В Ямполе не осталось ни одной живой души. При приближении битвы евреи, составляющие большинство населения городка (почти семьдесят процентов), сбежали в леса, чтобы спастись от воздушных налетов и пожаров. Уже сразу за околицами Ямполя мы слышим крики: – Хлеб! Хлеб! В одном из широких рвов, которые служат для хранения удобрений, спрятались примерно сорок детей, женщин и бородатых стариков. Все евреи. Дети влезают вверх на край рва, старики снимают шапку и протягивают руки, женщины кричат: – Хлеб, хлеб! Немецкий офицер отдает нескольким солдатам приказ раздать несчастным немного хлеба. Женщины хватают буханки, они ожесточенно разрывают их руками, распределяют хлеб между детьми и стариками. Одна из женщин, еще молодая девушка, спрашивает меня, могут ли они уже возвращаться в свои дома. – Нет, еще нет. Русские обстреливают Ямполь. Вероятно, завтра. Они останутся в этой яме для удобрений еще на один день, может быть, еще на два. Потом они вернутся к руинам своих домов. Через одну неделю разрушенный городок снова начнет жить. Человеческая жизнь – это очень крепкое и упорное растение, которое ничто не в силах уничтожить. Это великолепная и ужасная сила.

Исходные данные:
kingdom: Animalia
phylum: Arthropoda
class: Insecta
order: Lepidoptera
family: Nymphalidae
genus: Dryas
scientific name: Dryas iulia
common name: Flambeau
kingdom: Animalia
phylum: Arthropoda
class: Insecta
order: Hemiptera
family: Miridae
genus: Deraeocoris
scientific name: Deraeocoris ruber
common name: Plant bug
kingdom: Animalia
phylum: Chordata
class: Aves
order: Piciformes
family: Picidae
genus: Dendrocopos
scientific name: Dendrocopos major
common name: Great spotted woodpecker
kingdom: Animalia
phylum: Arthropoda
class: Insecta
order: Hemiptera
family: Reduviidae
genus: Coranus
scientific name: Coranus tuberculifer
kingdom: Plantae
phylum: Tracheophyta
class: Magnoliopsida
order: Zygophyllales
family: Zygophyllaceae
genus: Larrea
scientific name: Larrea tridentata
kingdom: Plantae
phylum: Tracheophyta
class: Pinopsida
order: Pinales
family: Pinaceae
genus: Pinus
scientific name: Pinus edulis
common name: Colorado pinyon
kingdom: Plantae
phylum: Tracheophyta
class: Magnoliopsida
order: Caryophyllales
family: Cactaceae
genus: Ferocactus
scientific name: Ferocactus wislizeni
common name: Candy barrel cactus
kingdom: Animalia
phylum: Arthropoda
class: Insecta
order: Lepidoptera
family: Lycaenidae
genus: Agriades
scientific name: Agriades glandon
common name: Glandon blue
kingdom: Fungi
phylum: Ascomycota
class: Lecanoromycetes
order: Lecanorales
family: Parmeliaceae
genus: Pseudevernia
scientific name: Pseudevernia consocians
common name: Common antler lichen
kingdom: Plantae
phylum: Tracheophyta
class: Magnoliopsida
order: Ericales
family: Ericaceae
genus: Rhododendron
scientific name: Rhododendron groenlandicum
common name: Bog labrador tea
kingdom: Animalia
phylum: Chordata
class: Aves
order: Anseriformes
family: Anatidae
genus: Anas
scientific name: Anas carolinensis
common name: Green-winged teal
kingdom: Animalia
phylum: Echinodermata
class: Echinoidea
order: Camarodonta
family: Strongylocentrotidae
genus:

Формулировка задания 1:
Внесите в таблицу Markdown с колонками «№» и «Строка» строки записей от строки с «common name: Flambeau» до строки с «family: Strongylocentrotidae» включительно, опустив пустые строки.
Формулировка задания 2:
Напишите продолжение текста о Ямполе, начав сразу после его последнего предложения.
Текст и записи происходят из разных источников.

Ответ 1:
| № | Строка |
|---|---|
| 1 | common name: Flambeau |
| 2 | kingdom: Animalia |
| 3 | phylum: Arthropoda |
| 4 | class: Insecta |
| 5 | order: Hemiptera |
| 6 | family: Miridae |
| 7 | genus: Deraeocoris |
| 8 | scientific name: Deraeocoris ruber |
| 9 | common name: Plant bug |
| 10 | kingdom: Animalia |
| 11 | phylum: Chordata |
| 12 | class: Aves |
| 13 | order: Piciformes |
| 14 | family: Picidae |
| 15 | genus: Dendrocopos |
| 16 | scientific name: Dendrocopos major |
| 17 | common name: Great spotted woodpecker |
| 18 | kingdom: Animalia |
| 19 | phylum: Arthropoda |
| 20 | class: Insecta |
| 21 | order: Hemiptera |
| 22 | family: Reduviidae |
| 23 | genus: Coranus |
| 24 | scientific name: Coranus tuberculifer |
| 25 | kingdom: Plantae |
| 26 | phylum: Tracheophyta |
| 27 | class: Magnoliopsida |
| 28 | order: Zygophyllales |
| 29 | family: Zygophyllaceae |
| 30 | genus: Larrea |
| 31 | scientific name: Larrea tridentata |
| 32 | kingdom: Plantae |
| 33 | phylum: Tracheophyta |
| 34 | class: Pinopsida |
| 35 | order: Pinales |
| 36 | family: Pinaceae |
| 37 | genus: Pinus |
| 38 | scientific name: Pinus edulis |
| 39 | common name: Colorado pinyon |
| 40 | kingdom: Plantae |
| 41 | phylum: Tracheophyta |
| 42 | class: Magnoliopsida |
| 43 | order: Caryophyllales |
| 44 | family: Cactaceae |
| 45 | genus: Ferocactus |
| 46 | scientific name: Ferocactus wislizeni |
| 47 | common name: Candy barrel cactus |
| 48 | kingdom: Animalia |
| 49 | phylum: Arthropoda |
| 50 | class: Insecta |
| 51 | order: Lepidoptera |
| 52 | family: Lycaenidae |
| 53 | genus: Agriades |
| 54 | scientific name: Agriades glandon |
| 55 | common name: Glandon blue |
| 56 | kingdom: Fungi |
| 57 | phylum: Ascomycota |
| 58 | class: Lecanoromycetes |
| 59 | order: Lecanorales |
| 60 | family: Parmeliaceae |
| 61 | genus: Pseudevernia |
| 62 | scientific name: Pseudevernia consocians |
| 63 | common name: Common antler lichen |
| 64 | kingdom: Plantae |
| 65 | phylum: Tracheophyta |
| 66 | class: Magnoliopsida |
| 67 | order: Ericales |
| 68 | family: Ericaceae |
| 69 | genus: Rhododendron |
| 70 | scientific name: Rhododendron groenlandicum |
| 71 | common name: Bog labrador tea |
| 72 | kingdom: Animalia |
| 73 | phylum: Chordata |
| 74 | class: Aves |
| 75 | order: Anseriformes |
| 76 | family: Anatidae |
| 77 | genus: Anas |
| 78 | scientific name: Anas carolinensis |
| 79 | common name: Green-winged teal |
| 80 | kingdom: Animalia |
| 81 | phylum: Echinodermata |
| 82 | class: Echinoidea |
| 83 | order: Camarodonta |
| 84 | family: Strongylocentrotidae |

Ответ 2:
Мы медленно продвигаемся по широкой гравийной дороге, в направлении Ольшанки. Это дорога на Балту, дорога к Одессе и Киеву. Линия Сталина проходит параллельно реке справа от нас. Она не представляет собой, как она казалась издали, беспрерывный ряд долговременных укреплений и бункеров, которые связаны между собой системой траншей. Она скорее комплекс независимых друг от друга укрепленных сооружений, между которыми находятся незащищенные широкие полосы. Она ни в техническом смысле, ни по протяженности не имеет ничего общего с Линией Мажино или с Западным валом, а является тонкой полосой полевых оборонительных сооружений, глубиной всего от трех до четырех километров, не больше. Линия Сталина, несомненно, представляет собой хорошую базу для подвижной, гибкой обороны, куда больше чем неподвижную систему позиционного сопротивления до последнего. Нужно согласиться с тем, что она выполнила свое задание, задание прикрытия, бесспорно и эффективно. Поэтому падение Линии Сталина вовсе не обязательно означает, что русская группа армий уничтожена на Украине. Я не устану повторять, что война с Россией будет трудной, тяжелой и длительной. И прорыв Линии Сталина определенно не станет тем событием, который сократит войну.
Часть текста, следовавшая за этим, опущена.